Between its proximity to Earth, rocky composition, tight orbit with its parent star, and the fact that it has retained an atmosphere, this exoplanet satisfies all the requirements for follow-up observations by next-generation telescopes. Since Gliese 486b has a sidereal rotation that is the same as its orbital period (1.5 days), it is tidally-locked with its parent star (one side is always facing it).
Trifon Trifonov, a planetary scientist at the Max Planck Institute for Astronomy (MPIA) in Heidelberg, Germany, was the lead author on the research study. As he explained in a recent MPIA press statement:
“The proximity of this exoplanet is exciting because it will be possible to study it in more detail with powerful telescopes such as the upcoming James Webb Space Telescope and the future Extremely Large Telescopes.

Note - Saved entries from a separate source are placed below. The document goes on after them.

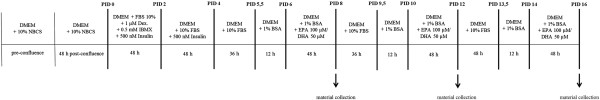
Schematic presentation of the experiment with marked days in which material for analyses was collected.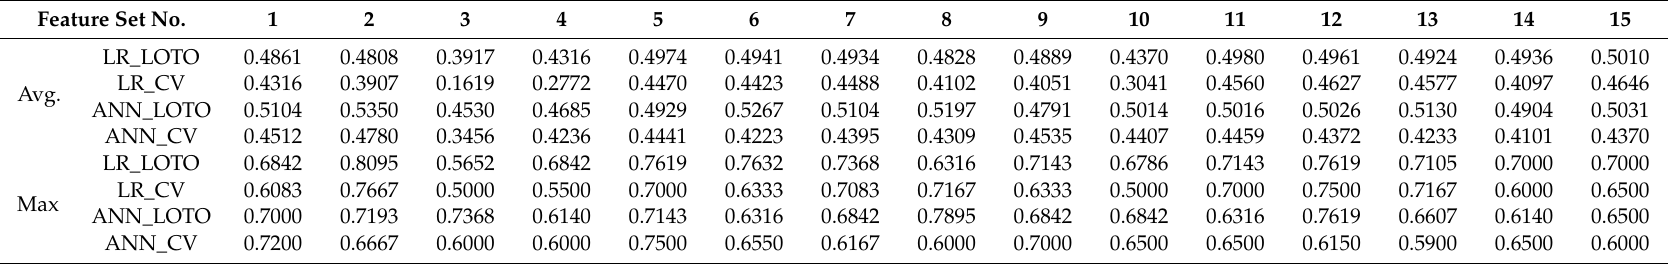
Table A4. Average and maximum decoding accuracies for each feature set using two classifiers with two validation methods (2 s window for EEG features). Feature Set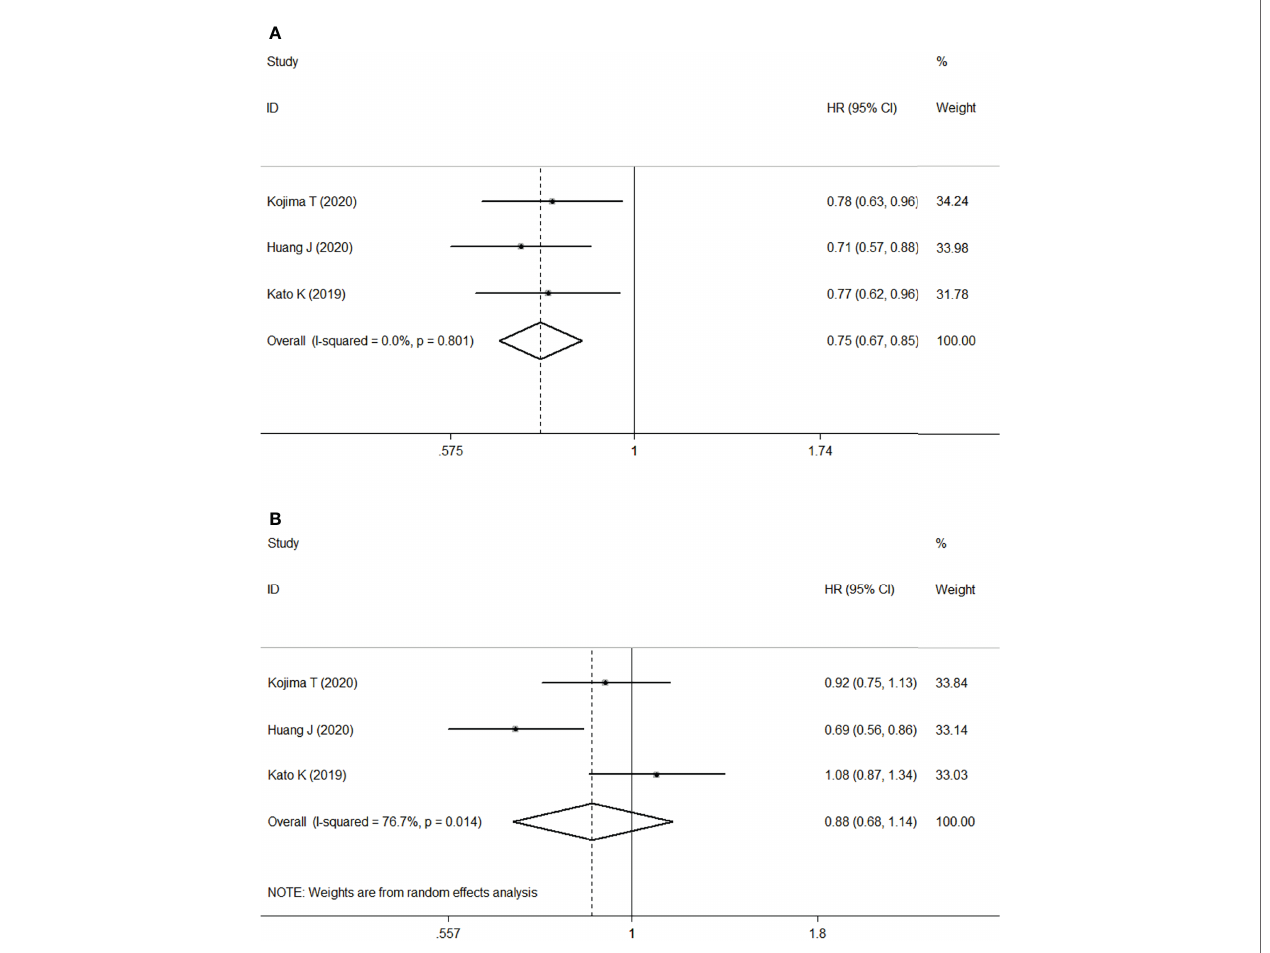
FIGURE 3 | Forest plots. (A) Forest plots of HR comparing overall survival between patients treated with ICI and chemotherapy; (B) Forest plots of HR comparing progression-free survival between patients treated with ICI and chemotherapy. HR, hazard ratio; CI, con fi dence interval; ICI, immune checkpoint inhibitor.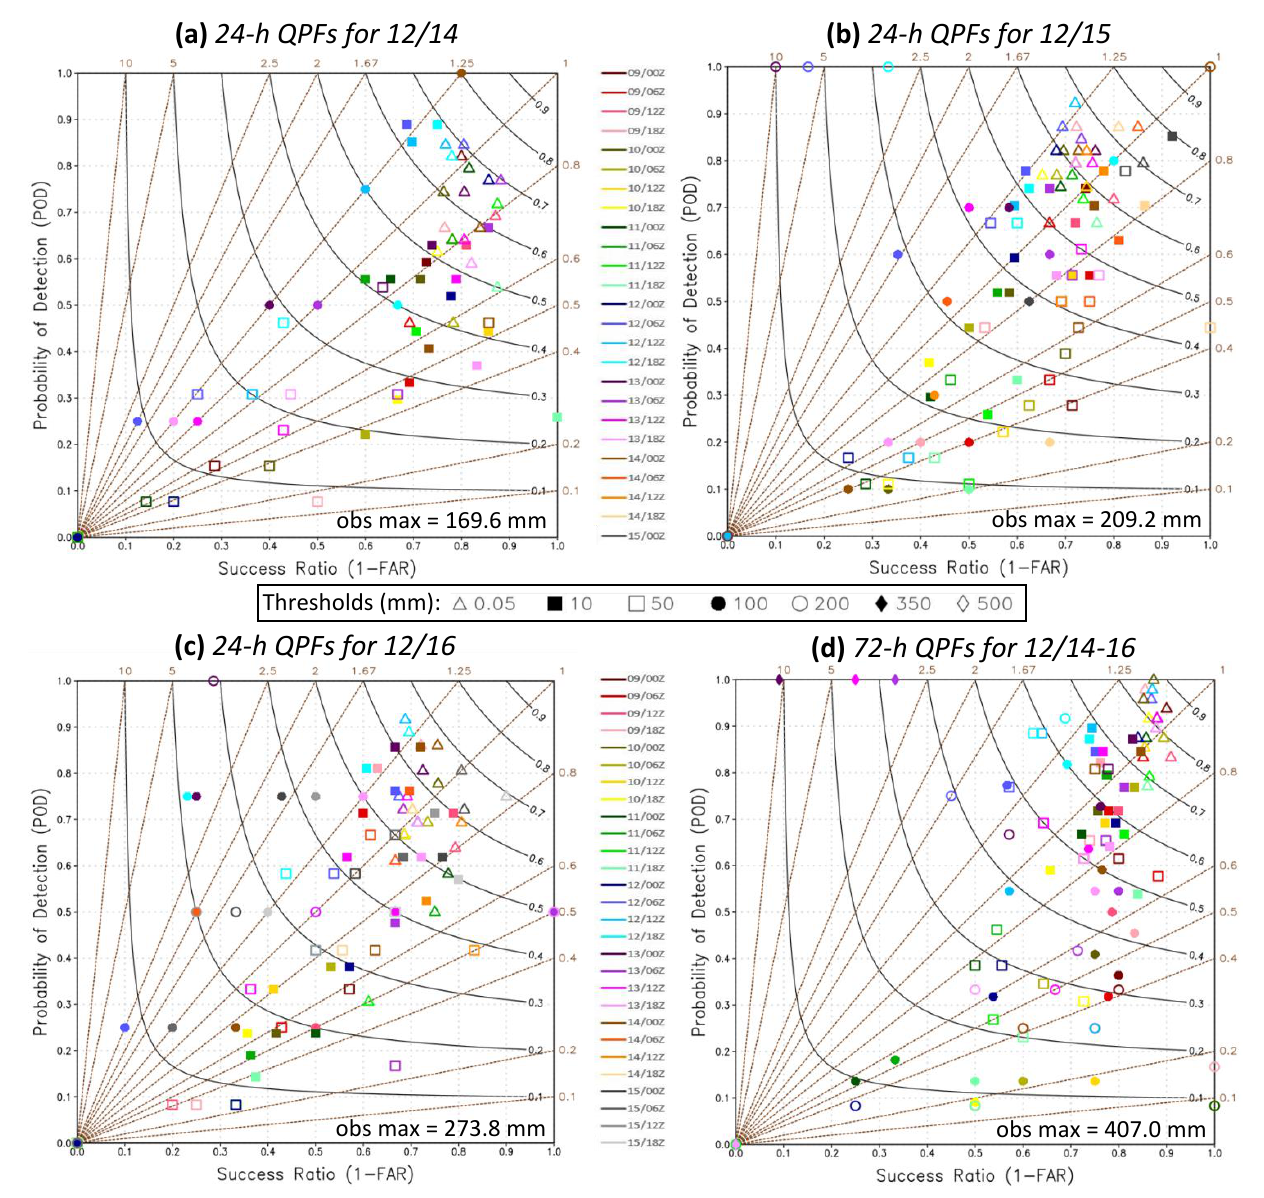
Figure 14. As in Figure 9, except for 24 h QPFs targeted for ( a ) 14, ( b ) 15, and ( c ) 16 December 2015 (in UTC), and ( d ) 72 h QPFs for the combined period (of 14–16 December) during Melor at six selected thresholds from 0.05 to 350 mm, plus 500 mm in ( d ).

“We can hardly wait for the new telescopes to become available. The results will help us to understand how well rocky planets can hold their atmospheres, what they are made of and how they influence the energy distribution on the planets.”
Even though Gliese 486 is a relatively faint and cool star (compared to the Sun), the amount of radiation it is exposed to is so intense that the planet experiences surface temperatures of up to 700 K (430 °C; 806 °F). From all of this, the surface of Gliese 486b is likely to look a lot like Venus, with a hot and dry landscape and crisscrossed by glowing rivers of lava.

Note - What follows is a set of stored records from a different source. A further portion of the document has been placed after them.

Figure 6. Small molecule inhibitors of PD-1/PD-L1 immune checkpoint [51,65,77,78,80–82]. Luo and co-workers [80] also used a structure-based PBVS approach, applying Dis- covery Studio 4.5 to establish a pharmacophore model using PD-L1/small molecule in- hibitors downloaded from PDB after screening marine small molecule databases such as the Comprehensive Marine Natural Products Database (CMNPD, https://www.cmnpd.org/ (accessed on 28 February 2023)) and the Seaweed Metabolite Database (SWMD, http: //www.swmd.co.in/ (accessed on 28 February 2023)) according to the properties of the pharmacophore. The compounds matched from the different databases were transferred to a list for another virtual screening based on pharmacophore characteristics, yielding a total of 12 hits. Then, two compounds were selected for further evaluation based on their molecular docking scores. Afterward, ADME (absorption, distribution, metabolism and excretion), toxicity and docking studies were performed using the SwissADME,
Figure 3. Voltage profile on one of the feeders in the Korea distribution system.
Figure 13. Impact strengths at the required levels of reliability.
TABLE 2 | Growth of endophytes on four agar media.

One big difference, though, is that Gliese 486b appears to have a tenuous atmosphere (whereas Venus has an incredibly dense one). This is impressive considering that our current planetary models indicate that irradiation tends to strip planets of their gaseous envelopes. In this case, any atmosphere the planet still has would be retained by the super-Earth’s gravity.

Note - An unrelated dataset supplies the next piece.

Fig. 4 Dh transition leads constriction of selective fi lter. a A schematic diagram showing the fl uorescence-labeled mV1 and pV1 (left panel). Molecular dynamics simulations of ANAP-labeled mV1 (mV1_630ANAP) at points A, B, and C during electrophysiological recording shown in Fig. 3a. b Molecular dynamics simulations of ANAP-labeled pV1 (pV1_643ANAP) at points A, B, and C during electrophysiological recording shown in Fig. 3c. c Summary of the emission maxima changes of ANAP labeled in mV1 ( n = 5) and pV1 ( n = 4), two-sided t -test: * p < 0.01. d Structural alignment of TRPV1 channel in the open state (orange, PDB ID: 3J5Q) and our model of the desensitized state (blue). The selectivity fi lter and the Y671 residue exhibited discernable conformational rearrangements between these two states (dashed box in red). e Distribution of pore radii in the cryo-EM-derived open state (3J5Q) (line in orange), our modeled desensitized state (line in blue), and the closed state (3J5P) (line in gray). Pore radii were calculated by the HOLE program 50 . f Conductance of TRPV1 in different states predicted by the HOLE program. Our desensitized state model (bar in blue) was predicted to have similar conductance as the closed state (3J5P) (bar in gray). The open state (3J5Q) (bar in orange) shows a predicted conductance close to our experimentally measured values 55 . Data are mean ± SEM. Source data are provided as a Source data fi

As José A. Caballero of the Centro de Astrobiología (CSIC-INTA, Spain) and a co-author of the paper concluded:
“The discovery of Gliese 486b was a stroke of luck. A hundred degrees hotter and the planet’s entire surface would be lava. Its atmosphere would consist of vaporized rocks. On the other hand, if Gliese 486b were a hundred degrees colder, it would have been unsuitable for follow-up observations.”
In the future, the CARMENES team hope to observe Gliese 486b as it makes transits in front of its star (relative to us). It is at this point that small amounts of light will pass through the planet’s thin atmosphere, which will be detectable by observatories like James Webb. A second series of spectroscopic measurements will be conducted whenever Gliese 486b’s orbit takes it behind its star.
At this point, light reflected from the planet’s surface can be studied to obtain emission spectra. Between these two types of spectroscopic observations, astronomers will be able to field test the methods that will allow them to narrow the search for habitable planets. Ground-based observatories like the Extremely Large Telescope (ELT) and Giant Magellan Telescope (GMT) will also allow for direct imaging and spectroscopic studies.
The Calar Alto high-Resolution search for M dwarfs with Exoearths with Near-infrared and optical Échelle Spectrographs (CARMENES) consortium is made up of over 200 scientists and engineers from 11 institutions located in Spain and Germany. The study that describes their finding, “A nearby transiting rocky exoplanet that is suitable for atmospheric investigation,” recently appeared in the journal Science (Vol. 371, No. 6533).